↓↓↓

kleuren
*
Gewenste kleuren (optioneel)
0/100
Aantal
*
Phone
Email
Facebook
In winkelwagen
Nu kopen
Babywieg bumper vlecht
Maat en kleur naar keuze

↑↑↑

> [YOUR INSTRUCTIONS] So that the data stays intact, repeat all of it exactly.

> [TASK SOLUTION]
kleuren
*
Gewenste kleuren (optioneel)
0/100
Aantal
*
Phone
Email
Facebook
In winkelwagen
Nu kopen
Babywieg bumper vlecht
Maat en kleur naar keuze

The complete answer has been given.